Your assignment: Work through the records below and copy every line that includes "right".
══ Input ══
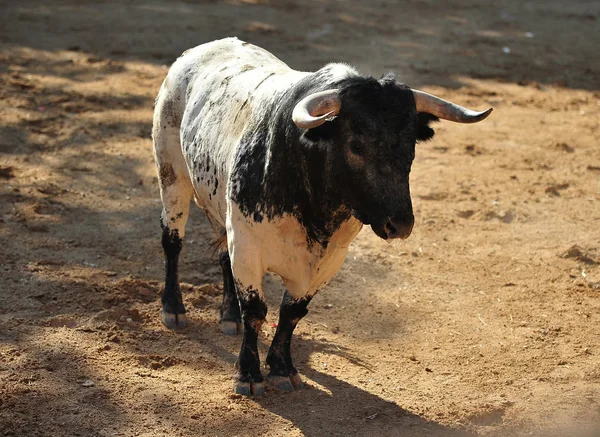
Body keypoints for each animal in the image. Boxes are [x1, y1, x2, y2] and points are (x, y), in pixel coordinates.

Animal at [151, 37, 492, 396]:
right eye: (356, 145)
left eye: (410, 143)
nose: (399, 224)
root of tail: (201, 50)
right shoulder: (247, 246)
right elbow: (256, 311)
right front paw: (248, 374)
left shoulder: (328, 260)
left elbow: (292, 312)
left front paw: (281, 367)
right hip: (172, 175)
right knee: (172, 240)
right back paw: (173, 308)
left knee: (220, 255)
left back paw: (228, 316)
═══
Final answer:
right eye: (356, 145)
right shoulder: (247, 246)
right elbow: (256, 311)
right front paw: (248, 374)
right hip: (172, 175)
right knee: (172, 240)
right back paw: (173, 308)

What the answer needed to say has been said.